Required work - Exactly as written, transcribe the data that follows.
***
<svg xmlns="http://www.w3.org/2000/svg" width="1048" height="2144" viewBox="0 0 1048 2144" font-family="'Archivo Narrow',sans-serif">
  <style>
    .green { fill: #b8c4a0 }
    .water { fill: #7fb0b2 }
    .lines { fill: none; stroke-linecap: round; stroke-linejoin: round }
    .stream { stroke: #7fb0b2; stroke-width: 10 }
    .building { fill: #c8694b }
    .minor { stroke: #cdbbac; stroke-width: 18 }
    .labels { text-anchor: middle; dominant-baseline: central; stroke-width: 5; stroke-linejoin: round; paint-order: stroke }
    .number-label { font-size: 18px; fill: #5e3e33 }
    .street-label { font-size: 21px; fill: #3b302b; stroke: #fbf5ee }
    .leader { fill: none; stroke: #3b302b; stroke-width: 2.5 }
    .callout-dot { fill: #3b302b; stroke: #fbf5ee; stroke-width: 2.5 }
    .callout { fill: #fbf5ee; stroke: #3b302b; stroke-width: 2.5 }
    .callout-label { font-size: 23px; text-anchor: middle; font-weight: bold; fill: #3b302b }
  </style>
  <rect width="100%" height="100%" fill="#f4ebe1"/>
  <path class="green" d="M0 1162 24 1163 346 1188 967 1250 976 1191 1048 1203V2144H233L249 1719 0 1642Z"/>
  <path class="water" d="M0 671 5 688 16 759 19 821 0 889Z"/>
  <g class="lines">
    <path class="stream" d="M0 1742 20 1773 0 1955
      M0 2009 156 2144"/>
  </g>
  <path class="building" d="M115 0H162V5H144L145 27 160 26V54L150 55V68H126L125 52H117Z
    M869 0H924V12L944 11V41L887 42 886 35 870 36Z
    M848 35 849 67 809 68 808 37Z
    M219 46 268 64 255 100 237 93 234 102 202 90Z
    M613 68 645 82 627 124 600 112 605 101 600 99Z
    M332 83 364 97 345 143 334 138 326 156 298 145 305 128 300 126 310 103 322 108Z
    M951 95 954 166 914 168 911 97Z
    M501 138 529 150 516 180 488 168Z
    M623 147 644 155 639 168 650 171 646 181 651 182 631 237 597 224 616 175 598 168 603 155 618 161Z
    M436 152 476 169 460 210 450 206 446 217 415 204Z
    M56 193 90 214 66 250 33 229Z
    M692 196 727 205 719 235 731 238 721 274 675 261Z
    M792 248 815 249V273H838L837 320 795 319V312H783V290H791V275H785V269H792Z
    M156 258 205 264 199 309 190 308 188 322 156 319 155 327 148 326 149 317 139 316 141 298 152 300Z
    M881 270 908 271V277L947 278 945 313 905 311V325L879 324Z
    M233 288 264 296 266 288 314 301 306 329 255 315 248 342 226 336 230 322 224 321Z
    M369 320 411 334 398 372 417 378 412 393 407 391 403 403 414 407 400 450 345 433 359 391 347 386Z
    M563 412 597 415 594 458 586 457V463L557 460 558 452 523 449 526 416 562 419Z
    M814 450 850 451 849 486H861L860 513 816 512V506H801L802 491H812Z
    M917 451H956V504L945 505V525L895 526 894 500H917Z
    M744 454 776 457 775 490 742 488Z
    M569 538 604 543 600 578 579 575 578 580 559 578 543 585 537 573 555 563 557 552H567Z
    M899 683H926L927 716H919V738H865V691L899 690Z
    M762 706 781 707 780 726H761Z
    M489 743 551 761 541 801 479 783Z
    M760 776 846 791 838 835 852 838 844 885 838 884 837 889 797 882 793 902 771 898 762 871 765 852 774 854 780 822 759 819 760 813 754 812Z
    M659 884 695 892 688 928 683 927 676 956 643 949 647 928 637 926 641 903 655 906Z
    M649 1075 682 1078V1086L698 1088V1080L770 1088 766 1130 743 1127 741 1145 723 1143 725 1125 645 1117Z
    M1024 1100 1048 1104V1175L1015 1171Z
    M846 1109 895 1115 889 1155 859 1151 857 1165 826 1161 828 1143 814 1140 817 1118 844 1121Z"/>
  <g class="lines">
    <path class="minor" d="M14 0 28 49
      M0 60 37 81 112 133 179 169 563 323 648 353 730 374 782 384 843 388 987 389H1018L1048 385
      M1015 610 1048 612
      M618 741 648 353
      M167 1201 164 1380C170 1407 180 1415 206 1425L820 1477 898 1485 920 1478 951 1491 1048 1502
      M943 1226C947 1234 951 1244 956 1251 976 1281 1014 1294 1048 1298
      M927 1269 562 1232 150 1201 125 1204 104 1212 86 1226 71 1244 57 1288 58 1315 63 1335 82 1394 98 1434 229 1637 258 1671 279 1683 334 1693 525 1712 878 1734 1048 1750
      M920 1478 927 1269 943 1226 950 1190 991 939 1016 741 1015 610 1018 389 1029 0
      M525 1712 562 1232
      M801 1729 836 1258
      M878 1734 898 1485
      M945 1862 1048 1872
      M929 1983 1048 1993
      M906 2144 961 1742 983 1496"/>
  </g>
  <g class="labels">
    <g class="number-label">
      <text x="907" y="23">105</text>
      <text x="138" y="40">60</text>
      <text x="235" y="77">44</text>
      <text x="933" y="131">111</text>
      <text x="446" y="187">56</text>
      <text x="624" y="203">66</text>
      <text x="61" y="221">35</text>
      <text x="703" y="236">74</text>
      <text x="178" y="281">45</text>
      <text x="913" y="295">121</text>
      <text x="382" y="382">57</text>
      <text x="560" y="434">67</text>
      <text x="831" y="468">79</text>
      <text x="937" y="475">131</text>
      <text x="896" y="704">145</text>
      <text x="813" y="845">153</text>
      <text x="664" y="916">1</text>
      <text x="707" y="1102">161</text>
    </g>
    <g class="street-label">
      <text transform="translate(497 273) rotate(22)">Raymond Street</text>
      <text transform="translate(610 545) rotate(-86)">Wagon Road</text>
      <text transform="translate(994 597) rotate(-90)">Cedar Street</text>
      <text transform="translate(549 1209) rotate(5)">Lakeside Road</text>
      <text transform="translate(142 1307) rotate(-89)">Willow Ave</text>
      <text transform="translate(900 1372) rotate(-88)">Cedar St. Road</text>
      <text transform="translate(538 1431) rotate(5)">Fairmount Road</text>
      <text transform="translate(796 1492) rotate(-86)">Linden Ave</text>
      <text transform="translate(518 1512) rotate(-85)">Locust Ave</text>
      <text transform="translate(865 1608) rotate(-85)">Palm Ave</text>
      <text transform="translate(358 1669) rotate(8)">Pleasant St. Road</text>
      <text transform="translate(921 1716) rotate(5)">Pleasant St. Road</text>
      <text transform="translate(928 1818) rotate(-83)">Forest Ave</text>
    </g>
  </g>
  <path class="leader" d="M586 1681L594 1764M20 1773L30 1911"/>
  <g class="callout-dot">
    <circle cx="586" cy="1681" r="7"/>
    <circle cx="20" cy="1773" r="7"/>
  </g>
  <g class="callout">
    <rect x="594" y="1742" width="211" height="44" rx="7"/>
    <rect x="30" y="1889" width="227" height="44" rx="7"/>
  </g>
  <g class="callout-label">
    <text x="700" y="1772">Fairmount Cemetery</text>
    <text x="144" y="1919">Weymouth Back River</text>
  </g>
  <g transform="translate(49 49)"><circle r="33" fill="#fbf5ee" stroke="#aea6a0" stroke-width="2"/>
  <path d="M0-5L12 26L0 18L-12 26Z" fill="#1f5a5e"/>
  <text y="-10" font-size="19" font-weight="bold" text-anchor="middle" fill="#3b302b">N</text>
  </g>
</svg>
***
Solution for this task -
<svg xmlns="http://www.w3.org/2000/svg" width="1048" height="2144" viewBox="0 0 1048 2144" font-family="'Archivo Narrow',sans-serif">
  <style>
    .green { fill: #b8c4a0 }
    .water { fill: #7fb0b2 }
    .lines { fill: none; stroke-linecap: round; stroke-linejoin: round }
    .stream { stroke: #7fb0b2; stroke-width: 10 }
    .building { fill: #c8694b }
    .minor { stroke: #cdbbac; stroke-width: 18 }
    .labels { text-anchor: middle; dominant-baseline: central; stroke-width: 5; stroke-linejoin: round; paint-order: stroke }
    .number-label { font-size: 18px; fill: #5e3e33 }
    .street-label { font-size: 21px; fill: #3b302b; stroke: #fbf5ee }
    .leader { fill: none; stroke: #3b302b; stroke-width: 2.5 }
    .callout-dot { fill: #3b302b; stroke: #fbf5ee; stroke-width: 2.5 }
    .callout { fill: #fbf5ee; stroke: #3b302b; stroke-width: 2.5 }
    .callout-label { font-size: 23px; text-anchor: middle; font-weight: bold; fill: #3b302b }
  </style>
  <rect width="100%" height="100%" fill="#f4ebe1"/>
  <path class="green" d="M0 1162 24 1163 346 1188 967 1250 976 1191 1048 1203V2144H233L249 1719 0 1642Z"/>
  <path class="water" d="M0 671 5 688 16 759 19 821 0 889Z"/>
  <g class="lines">
    <path class="stream" d="M0 1742 20 1773 0 1955
      M0 2009 156 2144"/>
  </g>
  <path class="building" d="M115 0H162V5H144L145 27 160 26V54L150 55V68H126L125 52H117Z
    M869 0H924V12L944 11V41L887 42 886 35 870 36Z
    M848 35 849 67 809 68 808 37Z
    M219 46 268 64 255 100 237 93 234 102 202 90Z
    M613 68 645 82 627 124 600 112 605 101 600 99Z
    M332 83 364 97 345 143 334 138 326 156 298 145 305 128 300 126 310 103 322 108Z
    M951 95 954 166 914 168 911 97Z
    M501 138 529 150 516 180 488 168Z
    M623 147 644 155 639 168 650 171 646 181 651 182 631 237 597 224 616 175 598 168 603 155 618 161Z
    M436 152 476 169 460 210 450 206 446 217 415 204Z
    M56 193 90 214 66 250 33 229Z
    M692 196 727 205 719 235 731 238 721 274 675 261Z
    M792 248 815 249V273H838L837 320 795 319V312H783V290H791V275H785V269H792Z
    M156 258 205 264 199 309 190 308 188 322 156 319 155 327 148 326 149 317 139 316 141 298 152 300Z
    M881 270 908 271V277L947 278 945 313 905 311V325L879 324Z
    M233 288 264 296 266 288 314 301 306 329 255 315 248 342 226 336 230 322 224 321Z
    M369 320 411 334 398 372 417 378 412 393 407 391 403 403 414 407 400 450 345 433 359 391 347 386Z
    M563 412 597 415 594 458 586 457V463L557 460 558 452 523 449 526 416 562 419Z
    M814 450 850 451 849 486H861L860 513 816 512V506H801L802 491H812Z
    M917 451H956V504L945 505V525L895 526 894 500H917Z
    M744 454 776 457 775 490 742 488Z
    M569 538 604 543 600 578 579 575 578 580 559 578 543 585 537 573 555 563 557 552H567Z
    M899 683H926L927 716H919V738H865V691L899 690Z
    M762 706 781 707 780 726H761Z
    M489 743 551 761 541 801 479 783Z
    M760 776 846 791 838 835 852 838 844 885 838 884 837 889 797 882 793 902 771 898 762 871 765 852 774 854 780 822 759 819 760 813 754 812Z
    M659 884 695 892 688 928 683 927 676 956 643 949 647 928 637 926 641 903 655 906Z
    M649 1075 682 1078V1086L698 1088V1080L770 1088 766 1130 743 1127 741 1145 723 1143 725 1125 645 1117Z
    M1024 1100 1048 1104V1175L1015 1171Z
    M846 1109 895 1115 889 1155 859 1151 857 1165 826 1161 828 1143 814 1140 817 1118 844 1121Z"/>
  <g class="lines">
    <path class="minor" d="M14 0 28 49
      M0 60 37 81 112 133 179 169 563 323 648 353 730 374 782 384 843 388 987 389H1018L1048 385
      M1015 610 1048 612
      M618 741 648 353
      M167 1201 164 1380C170 1407 180 1415 206 1425L820 1477 898 1485 920 1478 951 1491 1048 1502
      M943 1226C947 1234 951 1244 956 1251 976 1281 1014 1294 1048 1298
      M927 1269 562 1232 150 1201 125 1204 104 1212 86 1226 71 1244 57 1288 58 1315 63 1335 82 1394 98 1434 229 1637 258 1671 279 1683 334 1693 525 1712 878 1734 1048 1750
      M920 1478 927 1269 943 1226 950 1190 991 939 1016 741 1015 610 1018 389 1029 0
      M525 1712 562 1232
      M801 1729 836 1258
      M878 1734 898 1485
      M945 1862 1048 1872
      M929 1983 1048 1993
      M906 2144 961 1742 983 1496"/>
  </g>
  <g class="labels">
    <g class="number-label">
      <text x="907" y="23">105</text>
      <text x="138" y="40">60</text>
      <text x="235" y="77">44</text>
      <text x="933" y="131">111</text>
      <text x="446" y="187">56</text>
      <text x="624" y="203">66</text>
      <text x="61" y="221">35</text>
      <text x="703" y="236">74</text>
      <text x="178" y="281">45</text>
      <text x="913" y="295">121</text>
      <text x="382" y="382">57</text>
      <text x="560" y="434">67</text>
      <text x="831" y="468">79</text>
      <text x="937" y="475">131</text>
      <text x="896" y="704">145</text>
      <text x="813" y="845">153</text>
      <text x="664" y="916">1</text>
      <text x="707" y="1102">161</text>
    </g>
    <g class="street-label">
      <text transform="translate(497 273) rotate(22)">Raymond Street</text>
      <text transform="translate(610 545) rotate(-86)">Wagon Road</text>
      <text transform="translate(994 597) rotate(-90)">Cedar Street</text>
      <text transform="translate(549 1209) rotate(5)">Lakeside Road</text>
      <text transform="translate(142 1307) rotate(-89)">Willow Ave</text>
      <text transform="translate(900 1372) rotate(-88)">Cedar St. Road</text>
      <text transform="translate(538 1431) rotate(5)">Fairmount Road</text>
      <text transform="translate(796 1492) rotate(-86)">Linden Ave</text>
      <text transform="translate(518 1512) rotate(-85)">Locust Ave</text>
      <text transform="translate(865 1608) rotate(-85)">Palm Ave</text>
      <text transform="translate(358 1669) rotate(8)">Pleasant St. Road</text>
      <text transform="translate(921 1716) rotate(5)">Pleasant St. Road</text>
      <text transform="translate(928 1818) rotate(-83)">Forest Ave</text>
    </g>
  </g>
  <path class="leader" d="M586 1681L594 1764M20 1773L30 1911"/>
  <g class="callout-dot">
    <circle cx="586" cy="1681" r="7"/>
    <circle cx="20" cy="1773" r="7"/>
  </g>
  <g class="callout">
    <rect x="594" y="1742" width="211" height="44" rx="7"/>
    <rect x="30" y="1889" width="227" height="44" rx="7"/>
  </g>
  <g class="callout-label">
    <text x="700" y="1772">Fairmount Cemetery</text>
    <text x="144" y="1919">Weymouth Back River</text>
  </g>
  <g transform="translate(49 49)"><circle r="33" fill="#fbf5ee" stroke="#aea6a0" stroke-width="2"/>
  <path d="M0-5L12 26L0 18L-12 26Z" fill="#1f5a5e"/>
  <text y="-10" font-size="19" font-weight="bold" text-anchor="middle" fill="#3b302b">N</text>
  </g>
</svg>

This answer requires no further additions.